Maybe I misunderstood this. The bullet is actually in the air the same amount of time in all cases and gravity acts on it exactly the same resulting in the same total downward movement from the straight line trajectory drawn out from the bore axis ( drop distance measured toward earth center). The point of understanding why it will always hit high is that small vertical ditance is "shrunk" in the perception of your aiming line if it is rotated in either direction to your line of sight. As if taking a pencil and looking at it side on, then rotating it. The "length" appears to get shorter to your line of sight. The vertical drop component of the flight does the same thing, meaning your sights are no longer correctly compensated when the flight line is not at a right angle to the direction of gravity.

[QUOTE]You lost me on this one. If the target is 100 yards away horizontally and you move it to a distance of 100 yards at a 45 degree angle, the distance the bullet travels horizontally is less. .

True. I was saying the total distance the bullet traveled from muzzle to target was the same. If you resolve the distances along horizontal and vertical vectors, the horizontal vector is shorter as you rotate the gun up or down. Total flight distnce is the same, flight time is the same.

It does not matter if the angle is down or up, the bullet drop would be the same. .

That's true. If you draw a straight line out from the bore of the gun and measure how far below the bullet is below that when it hits the target, the distance dropped in the direction straight down toward earth center is always the same. It just appears less to the shooter's eye because he is looking at that "length" rotated at an angle to his eye line. And regardless of which way you rotate it, it always gets shorter than the length you would see at 90 deg to your eye.

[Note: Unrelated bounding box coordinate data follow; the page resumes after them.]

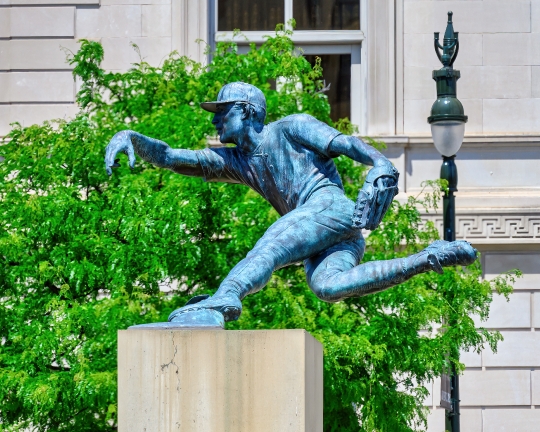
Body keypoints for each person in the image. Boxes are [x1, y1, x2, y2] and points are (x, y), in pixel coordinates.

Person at [105, 82, 477, 324]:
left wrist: (379, 162)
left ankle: (226, 299)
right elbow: (171, 156)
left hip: (328, 207)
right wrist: (132, 138)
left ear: (248, 111)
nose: (217, 120)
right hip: (336, 231)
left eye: (224, 111)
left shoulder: (290, 127)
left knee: (268, 248)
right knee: (329, 287)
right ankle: (429, 257)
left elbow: (344, 143)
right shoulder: (235, 161)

If you aim dead center of the bullseye, the bullet will strike high. To compensate, you aim low.

True. Regardless of whether you are shooting uphill or downhill.

SteelyDan
October 10, 2003, 01:02 AM
TallPine:

You have to re-read your first sentence.:)

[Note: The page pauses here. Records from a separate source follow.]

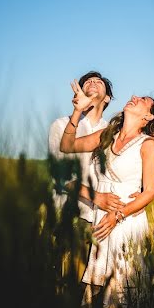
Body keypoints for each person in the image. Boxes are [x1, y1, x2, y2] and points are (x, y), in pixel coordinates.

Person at [60, 80, 154, 308]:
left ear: (148, 117)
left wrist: (117, 215)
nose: (134, 96)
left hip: (126, 225)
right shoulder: (107, 136)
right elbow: (67, 145)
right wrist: (77, 112)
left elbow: (148, 193)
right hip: (103, 222)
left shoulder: (149, 145)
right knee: (103, 306)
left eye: (143, 99)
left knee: (124, 302)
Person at [47, 71, 114, 220]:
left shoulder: (113, 131)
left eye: (99, 82)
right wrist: (97, 197)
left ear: (107, 98)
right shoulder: (61, 125)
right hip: (66, 213)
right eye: (88, 82)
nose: (92, 82)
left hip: (101, 216)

Sounds like the kind of thing I would have written...

tyme
October 10, 2003, 08:51 AM
Ignoring aerodynamic effects...

x = v * t * cos (theta)
y = v * t * sin (theta) - g * t^2
(I hope those are right...)
Which you can use to get theta and t for any (x,y) and velocity you feel like.
You could even jam the aerodynamic equation in there to get more accuracy.

But intuitively, it'll take longer for the bullet to hit a target that's 45 degrees above horizontal because the gravitational acceleration eats more significantly into the component of the velocity that's directed toward the target. So you have to overshoot the 45 degree target more. Overshooting, as has been pointed out, typically means vertical overshoot, not angular overshoot.

It's the time in flight that affects vertical drop distance, not the distance. And the distance isn't a line (segment) either, it's actually a curve, so talking about straight line distances is deceiving.

TallPine
October 10, 2003, 10:31 AM
Dan: nice catch!

I actually meant to do that as a joke ... really ... how come you don't believe me ... :D


Now, I can't believe that no one has mentioned the effect of the lunar phase on bullet trajectory - the moon's gravity could pull your bullet either up or down. :neener:

ceetee
October 10, 2003, 11:02 AM
So is it best to shoot at high tide, or low? Ebb or neap? As an FNG, I expect the answers to these and many, many more...

Hkmp5sd
October 10, 2003, 11:06 AM
Let's not forget that time isn't a constant. Time flows different for the each of the participants, the shooter, the downhill target and the uphill target. Good old theory of relativity doncha know.

RustyHammer
October 10, 2003, 11:13 AM
Same applies to golf shots ... simple physics.:D

bountyhunter
October 10, 2003, 04:29 PM
Actually, golf is different: it's something like you have to take one club longer for each ten yards of rise in the green's elevation and one club shorter if the green is at a lower elevation. It's because raising the green makes it intercept the flight of the ball farther back up the trajectory curve, lowering it means it hits the turf farther out on the flight curve. It doesn't matter for me because I always skull it.